(Extracted data entries)
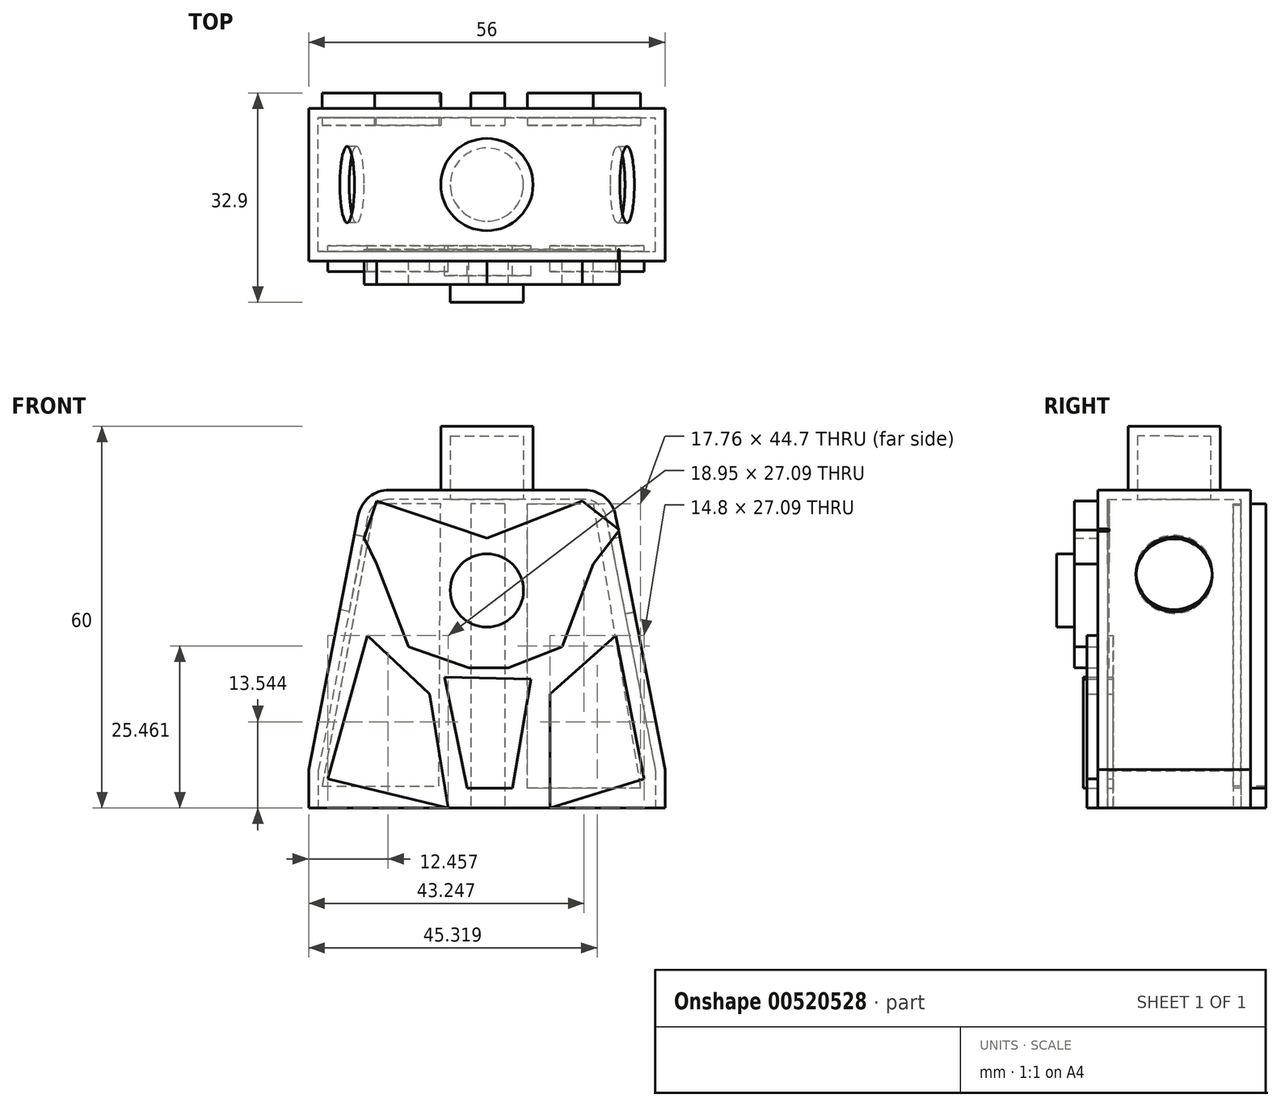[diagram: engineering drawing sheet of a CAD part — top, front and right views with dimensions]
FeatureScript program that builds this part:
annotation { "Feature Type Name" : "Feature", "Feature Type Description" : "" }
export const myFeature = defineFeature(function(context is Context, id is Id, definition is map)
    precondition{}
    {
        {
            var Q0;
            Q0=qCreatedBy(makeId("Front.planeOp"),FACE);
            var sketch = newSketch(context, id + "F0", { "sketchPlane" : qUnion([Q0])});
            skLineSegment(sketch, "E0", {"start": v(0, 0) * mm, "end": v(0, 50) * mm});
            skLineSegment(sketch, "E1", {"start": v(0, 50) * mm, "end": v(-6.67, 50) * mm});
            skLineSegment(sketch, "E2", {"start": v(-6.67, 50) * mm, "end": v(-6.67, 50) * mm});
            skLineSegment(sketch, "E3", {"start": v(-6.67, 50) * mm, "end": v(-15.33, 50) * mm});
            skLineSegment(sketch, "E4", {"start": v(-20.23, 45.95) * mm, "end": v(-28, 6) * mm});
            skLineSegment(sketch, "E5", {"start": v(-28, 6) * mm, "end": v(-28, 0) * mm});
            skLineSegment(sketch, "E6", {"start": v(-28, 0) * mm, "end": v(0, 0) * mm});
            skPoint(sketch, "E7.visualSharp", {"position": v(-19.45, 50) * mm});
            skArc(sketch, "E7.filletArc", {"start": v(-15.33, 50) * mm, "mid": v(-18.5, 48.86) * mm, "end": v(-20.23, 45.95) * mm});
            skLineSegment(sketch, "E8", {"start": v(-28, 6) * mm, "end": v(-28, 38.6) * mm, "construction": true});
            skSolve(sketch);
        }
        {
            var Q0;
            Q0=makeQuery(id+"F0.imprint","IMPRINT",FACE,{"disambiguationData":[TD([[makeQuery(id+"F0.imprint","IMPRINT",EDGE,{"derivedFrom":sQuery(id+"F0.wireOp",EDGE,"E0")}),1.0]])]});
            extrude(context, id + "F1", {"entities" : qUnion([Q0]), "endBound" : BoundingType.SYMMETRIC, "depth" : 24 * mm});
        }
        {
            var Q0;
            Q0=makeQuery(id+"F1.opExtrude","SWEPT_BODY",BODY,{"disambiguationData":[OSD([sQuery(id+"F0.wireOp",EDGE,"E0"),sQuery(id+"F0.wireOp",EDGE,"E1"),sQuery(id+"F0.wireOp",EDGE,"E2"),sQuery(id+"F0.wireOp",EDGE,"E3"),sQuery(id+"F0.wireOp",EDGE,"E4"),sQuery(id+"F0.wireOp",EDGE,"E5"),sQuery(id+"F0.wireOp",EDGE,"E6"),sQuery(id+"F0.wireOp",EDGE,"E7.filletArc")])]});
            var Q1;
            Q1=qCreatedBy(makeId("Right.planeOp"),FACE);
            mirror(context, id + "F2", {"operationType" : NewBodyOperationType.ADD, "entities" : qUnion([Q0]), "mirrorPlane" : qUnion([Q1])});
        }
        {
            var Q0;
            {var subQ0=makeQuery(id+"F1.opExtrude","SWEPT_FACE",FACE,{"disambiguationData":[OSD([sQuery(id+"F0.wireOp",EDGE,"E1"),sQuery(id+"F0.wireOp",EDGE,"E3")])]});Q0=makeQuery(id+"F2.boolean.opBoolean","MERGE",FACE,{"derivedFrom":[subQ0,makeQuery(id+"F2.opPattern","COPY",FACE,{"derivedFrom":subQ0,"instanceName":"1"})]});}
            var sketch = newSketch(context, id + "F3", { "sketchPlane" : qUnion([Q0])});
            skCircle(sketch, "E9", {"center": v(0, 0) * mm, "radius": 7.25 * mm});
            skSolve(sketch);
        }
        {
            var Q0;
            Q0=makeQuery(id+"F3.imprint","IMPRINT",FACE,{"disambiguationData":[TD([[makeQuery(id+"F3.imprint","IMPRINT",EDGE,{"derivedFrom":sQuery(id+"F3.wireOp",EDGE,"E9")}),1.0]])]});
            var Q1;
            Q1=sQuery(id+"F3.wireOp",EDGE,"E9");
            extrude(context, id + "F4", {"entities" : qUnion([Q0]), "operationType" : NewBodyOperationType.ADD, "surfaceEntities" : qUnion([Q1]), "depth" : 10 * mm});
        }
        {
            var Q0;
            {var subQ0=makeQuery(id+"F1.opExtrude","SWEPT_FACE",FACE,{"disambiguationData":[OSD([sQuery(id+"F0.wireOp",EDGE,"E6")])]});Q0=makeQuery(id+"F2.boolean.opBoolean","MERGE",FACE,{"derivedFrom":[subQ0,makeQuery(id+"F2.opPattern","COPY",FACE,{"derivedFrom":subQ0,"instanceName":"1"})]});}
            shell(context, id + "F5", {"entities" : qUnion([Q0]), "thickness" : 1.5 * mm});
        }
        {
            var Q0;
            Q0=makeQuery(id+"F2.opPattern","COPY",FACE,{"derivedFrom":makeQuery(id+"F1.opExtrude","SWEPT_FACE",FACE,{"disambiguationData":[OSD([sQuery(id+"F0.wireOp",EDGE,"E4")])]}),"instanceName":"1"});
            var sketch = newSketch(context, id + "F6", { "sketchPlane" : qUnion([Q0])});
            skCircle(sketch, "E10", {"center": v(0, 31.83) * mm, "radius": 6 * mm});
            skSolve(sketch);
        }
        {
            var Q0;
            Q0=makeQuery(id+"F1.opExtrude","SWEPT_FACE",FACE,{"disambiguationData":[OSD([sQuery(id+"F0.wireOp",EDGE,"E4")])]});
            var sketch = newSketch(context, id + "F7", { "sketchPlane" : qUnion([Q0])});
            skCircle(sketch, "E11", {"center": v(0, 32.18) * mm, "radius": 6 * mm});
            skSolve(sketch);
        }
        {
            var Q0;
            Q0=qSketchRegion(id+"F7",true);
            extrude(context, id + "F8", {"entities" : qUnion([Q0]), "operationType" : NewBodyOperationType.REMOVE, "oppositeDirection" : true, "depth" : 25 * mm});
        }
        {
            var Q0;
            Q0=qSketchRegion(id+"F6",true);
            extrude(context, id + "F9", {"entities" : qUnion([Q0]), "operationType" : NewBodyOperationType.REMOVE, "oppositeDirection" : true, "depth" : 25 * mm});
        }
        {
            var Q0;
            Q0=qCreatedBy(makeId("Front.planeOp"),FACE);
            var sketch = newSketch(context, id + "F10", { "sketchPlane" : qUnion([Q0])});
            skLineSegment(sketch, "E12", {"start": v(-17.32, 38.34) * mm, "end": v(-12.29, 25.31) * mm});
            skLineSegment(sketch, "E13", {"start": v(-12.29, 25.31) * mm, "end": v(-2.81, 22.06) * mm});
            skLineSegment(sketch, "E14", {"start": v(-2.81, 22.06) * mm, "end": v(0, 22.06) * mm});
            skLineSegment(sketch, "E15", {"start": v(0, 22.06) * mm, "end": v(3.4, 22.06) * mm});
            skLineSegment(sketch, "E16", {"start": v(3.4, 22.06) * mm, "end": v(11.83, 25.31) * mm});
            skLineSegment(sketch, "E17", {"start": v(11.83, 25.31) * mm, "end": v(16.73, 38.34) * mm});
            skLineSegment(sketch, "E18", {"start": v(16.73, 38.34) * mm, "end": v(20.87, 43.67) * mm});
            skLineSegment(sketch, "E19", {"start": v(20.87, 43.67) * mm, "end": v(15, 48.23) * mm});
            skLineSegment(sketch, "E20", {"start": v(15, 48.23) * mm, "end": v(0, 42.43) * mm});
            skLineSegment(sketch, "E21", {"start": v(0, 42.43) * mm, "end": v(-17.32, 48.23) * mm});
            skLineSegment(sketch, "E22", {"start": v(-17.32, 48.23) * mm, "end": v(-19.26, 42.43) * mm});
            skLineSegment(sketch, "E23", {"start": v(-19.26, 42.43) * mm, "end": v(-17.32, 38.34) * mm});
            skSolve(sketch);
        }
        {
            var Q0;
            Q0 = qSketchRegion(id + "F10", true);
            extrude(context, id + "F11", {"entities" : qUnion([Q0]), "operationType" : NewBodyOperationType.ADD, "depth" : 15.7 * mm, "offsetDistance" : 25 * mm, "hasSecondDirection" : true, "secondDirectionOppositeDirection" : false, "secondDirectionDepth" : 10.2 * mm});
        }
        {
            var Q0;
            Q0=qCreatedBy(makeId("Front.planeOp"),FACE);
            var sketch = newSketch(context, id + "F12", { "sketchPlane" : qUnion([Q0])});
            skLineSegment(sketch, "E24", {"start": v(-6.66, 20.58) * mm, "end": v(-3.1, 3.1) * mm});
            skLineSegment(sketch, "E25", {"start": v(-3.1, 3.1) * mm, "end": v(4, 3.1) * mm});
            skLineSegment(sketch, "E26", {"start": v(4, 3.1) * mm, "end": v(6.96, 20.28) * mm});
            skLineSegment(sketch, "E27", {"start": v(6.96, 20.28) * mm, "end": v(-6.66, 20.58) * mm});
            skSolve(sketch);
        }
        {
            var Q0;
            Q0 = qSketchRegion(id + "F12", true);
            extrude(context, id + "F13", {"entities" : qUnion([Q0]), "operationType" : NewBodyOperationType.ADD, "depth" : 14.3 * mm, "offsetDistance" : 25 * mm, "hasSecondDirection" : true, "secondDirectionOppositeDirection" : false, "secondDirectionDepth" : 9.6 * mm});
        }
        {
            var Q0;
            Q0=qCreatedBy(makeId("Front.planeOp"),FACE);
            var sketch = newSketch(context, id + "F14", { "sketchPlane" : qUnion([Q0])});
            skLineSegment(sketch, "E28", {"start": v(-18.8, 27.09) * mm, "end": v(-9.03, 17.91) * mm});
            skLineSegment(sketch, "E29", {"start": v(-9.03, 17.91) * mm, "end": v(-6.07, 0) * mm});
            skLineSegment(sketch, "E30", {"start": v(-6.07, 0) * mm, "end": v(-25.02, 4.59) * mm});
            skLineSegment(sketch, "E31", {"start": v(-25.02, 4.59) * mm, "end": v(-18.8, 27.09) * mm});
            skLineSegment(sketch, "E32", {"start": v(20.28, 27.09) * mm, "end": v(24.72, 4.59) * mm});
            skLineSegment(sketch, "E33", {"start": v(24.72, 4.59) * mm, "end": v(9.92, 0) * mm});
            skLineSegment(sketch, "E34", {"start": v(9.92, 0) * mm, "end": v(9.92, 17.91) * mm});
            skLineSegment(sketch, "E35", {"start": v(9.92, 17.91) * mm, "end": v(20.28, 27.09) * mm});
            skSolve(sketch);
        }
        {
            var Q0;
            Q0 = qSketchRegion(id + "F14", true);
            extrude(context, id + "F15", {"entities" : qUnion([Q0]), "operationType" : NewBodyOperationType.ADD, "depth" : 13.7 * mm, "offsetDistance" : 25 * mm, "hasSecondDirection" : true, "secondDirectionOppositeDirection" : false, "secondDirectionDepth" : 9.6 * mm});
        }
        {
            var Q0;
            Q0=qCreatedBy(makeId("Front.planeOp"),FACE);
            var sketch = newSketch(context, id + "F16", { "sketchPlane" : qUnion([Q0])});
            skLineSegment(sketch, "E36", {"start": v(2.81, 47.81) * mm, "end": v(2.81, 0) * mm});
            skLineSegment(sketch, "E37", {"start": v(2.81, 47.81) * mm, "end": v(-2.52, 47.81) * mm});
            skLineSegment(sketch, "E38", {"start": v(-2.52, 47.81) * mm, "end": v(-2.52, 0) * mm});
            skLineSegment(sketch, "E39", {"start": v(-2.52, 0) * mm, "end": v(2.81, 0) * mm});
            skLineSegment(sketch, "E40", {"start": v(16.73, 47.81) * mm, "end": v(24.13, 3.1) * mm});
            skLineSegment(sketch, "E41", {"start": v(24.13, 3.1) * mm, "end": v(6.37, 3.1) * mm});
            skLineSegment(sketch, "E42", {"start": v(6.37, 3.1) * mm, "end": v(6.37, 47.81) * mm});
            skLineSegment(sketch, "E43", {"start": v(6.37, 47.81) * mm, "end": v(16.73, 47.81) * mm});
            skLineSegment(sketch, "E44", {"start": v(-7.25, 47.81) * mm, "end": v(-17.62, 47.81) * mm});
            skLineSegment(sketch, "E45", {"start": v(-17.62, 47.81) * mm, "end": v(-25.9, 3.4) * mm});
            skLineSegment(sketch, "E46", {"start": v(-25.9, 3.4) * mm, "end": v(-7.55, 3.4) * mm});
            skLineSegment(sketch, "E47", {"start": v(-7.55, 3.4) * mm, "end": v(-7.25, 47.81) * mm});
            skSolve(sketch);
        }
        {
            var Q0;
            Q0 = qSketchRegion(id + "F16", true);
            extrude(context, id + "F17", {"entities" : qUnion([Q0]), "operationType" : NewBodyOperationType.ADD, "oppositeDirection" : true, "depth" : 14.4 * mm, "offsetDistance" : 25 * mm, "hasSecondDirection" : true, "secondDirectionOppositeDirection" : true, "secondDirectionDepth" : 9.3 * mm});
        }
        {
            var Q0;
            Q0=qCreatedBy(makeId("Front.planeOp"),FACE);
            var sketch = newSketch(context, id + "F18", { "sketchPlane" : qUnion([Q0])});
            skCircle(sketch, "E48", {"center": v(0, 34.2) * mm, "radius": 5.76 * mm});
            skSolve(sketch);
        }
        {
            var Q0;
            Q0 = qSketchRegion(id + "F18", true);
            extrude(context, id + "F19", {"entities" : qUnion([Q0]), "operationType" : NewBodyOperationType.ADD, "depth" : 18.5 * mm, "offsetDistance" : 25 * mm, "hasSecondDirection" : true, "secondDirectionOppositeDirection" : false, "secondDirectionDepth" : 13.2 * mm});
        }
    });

> [To do]: Please find every line in the records above that contains the string "qSketchRegion" and copy each of those lines.

> [Correct response]:
            Q0=qSketchRegion(id+"F7",true);
            Q0=qSketchRegion(id+"F6",true);
            Q0 = qSketchRegion(id + "F10", true);
            Q0 = qSketchRegion(id + "F12", true);
            Q0 = qSketchRegion(id + "F14", true);
            Q0 = qSketchRegion(id + "F16", true);
            Q0 = qSketchRegion(id + "F18", true);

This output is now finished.